In the late 1970s, after Towne had an uncredited hand in the scripts of Missouri, Heaven Can Wait, Orca: The Killer Whale and The contract of the century, The studios began to end the creative freedom that New Hollywood had enjoyed and audiences began to prefer less dramatic films such as Shark either Star Wars. So Towne’s career took a different direction. He got into mega-productions like Greystoke (angry with the result, after selling the script to cover the financial hole caused by his directorial debut added to a costly divorce, he asked for his name to be changed to PH Vazak, the name of his shepherd dog… and the dog ended up being a candidate for an Oscar), and with Tom Cruise in Days of Thunder, The Firm, Mission: Impossible and Mission: Impossible 2. He also wrote A love affair. And in the shadow he rewrote Eight Million Ways to Die, Tough Men Don’t Dance and Hectic, again with Polanski.

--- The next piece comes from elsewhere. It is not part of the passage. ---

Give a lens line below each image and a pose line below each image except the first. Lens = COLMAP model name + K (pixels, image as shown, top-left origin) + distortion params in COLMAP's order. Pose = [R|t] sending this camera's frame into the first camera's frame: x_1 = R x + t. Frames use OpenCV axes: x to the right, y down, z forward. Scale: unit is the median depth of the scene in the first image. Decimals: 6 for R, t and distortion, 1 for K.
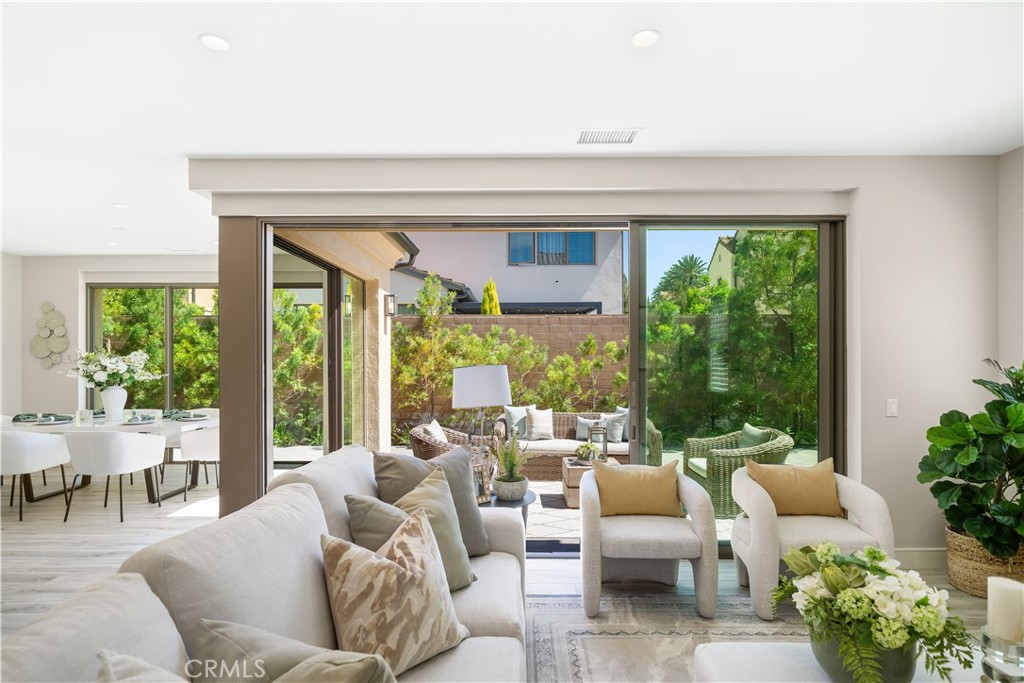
lens RADIAL K [[524.4, 0, 511.3], [0, 524.4, 362.1], [0, 0, 1]] dist [0.007961, 0.000499]
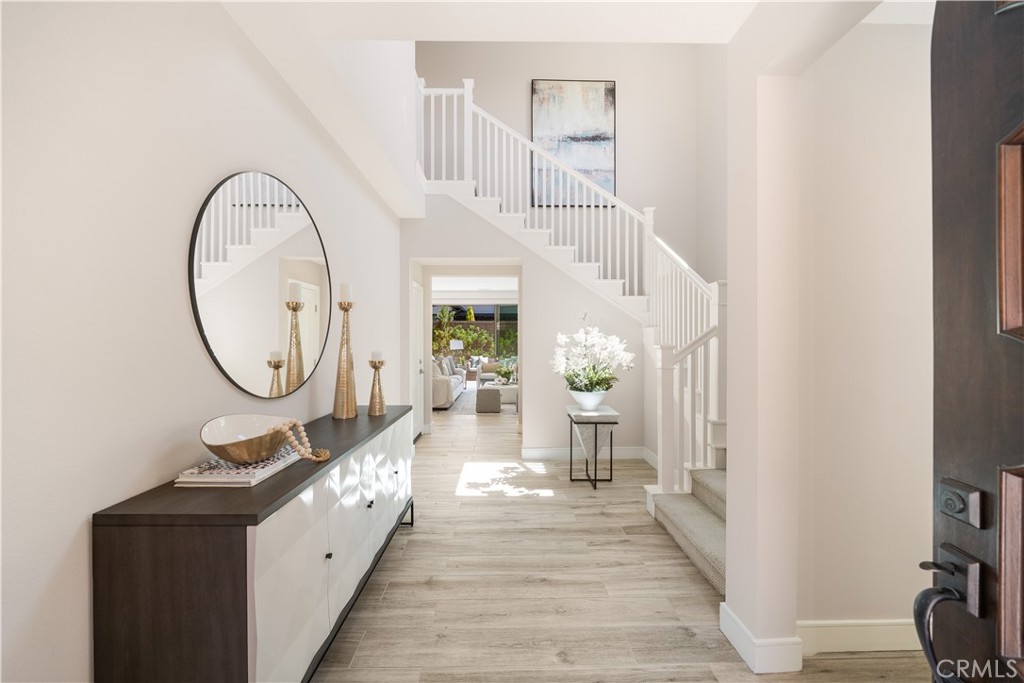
lens RADIAL K [[376.7, 0, 507.6], [0, 376.7, 337.1], [0, 0, 1]] dist [0.011911, 0.000019]
pose [[0.999861, -0.000357, 0.016682, 0.112667], [0.000623, 0.999872, -0.015976, 0.011514], [-0.016674, 0.015984, 0.999733, -0.769843]]
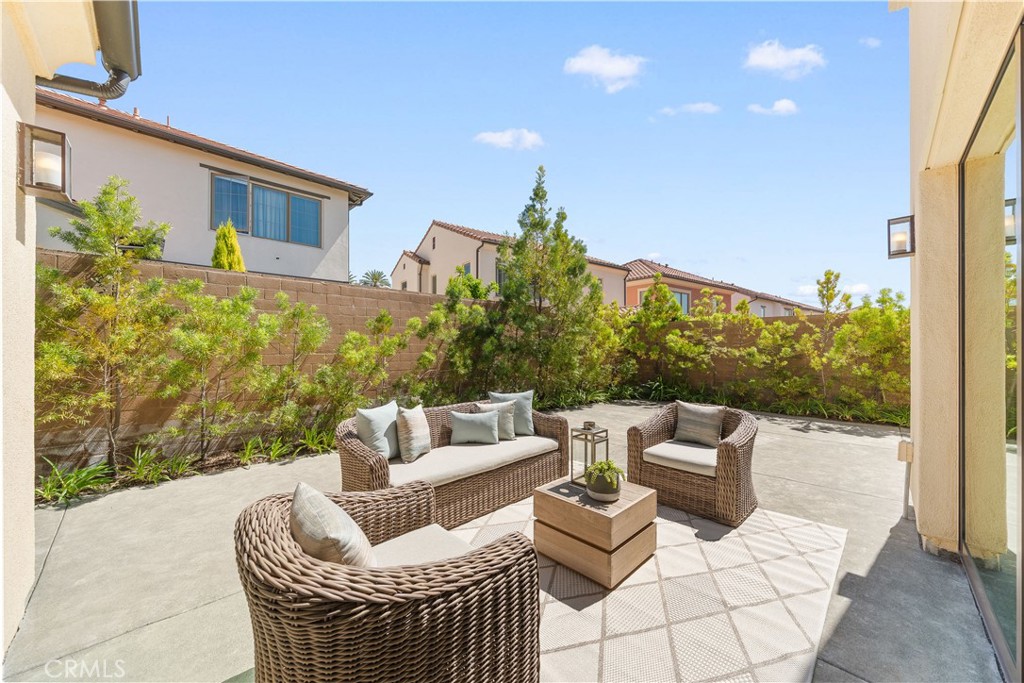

Towne was going to direct The Two Jakes (1990), continuation of Chinatown, with producer Robert Evans as the second Jake. However, Evans’ face was destroyed in a cosmetic operation, Nicholson and Towne were terrified, and the director decided to fire him as an actor. As Evans was also producing, legal wrangling began, until Nicholson decided to be the one to pull the production off and took over as director, much to Towne’s annoyance.
Towne did manage to complete four more films as a director. He made his debut with The best brand (1982), a love triangle between athletes, a box office disaster, and followed with Tequila Connection (1988), with Mel Gibson and Michelle Pfeiffer; Unlimited (1998), in which he again returned to athletics, specifically to the real figure of the runner Steve Prefontaine, and in 2008 he failed in his attempt to take, in Ask the wind, to the cinema the spirit of John Fante, one of his favorite writers, specifically the novel Ask the dust, and with which he returned to Los Angeles in the 1930s.
On television, the filmmaker was a consultant on the series Mad Men, and Two weeks ago he confirmed in Variety who had collaborated with David Fincher in the Netflix series that takes up the universe Chinatown: According to Towne, the scripts for all the episodes are already finished.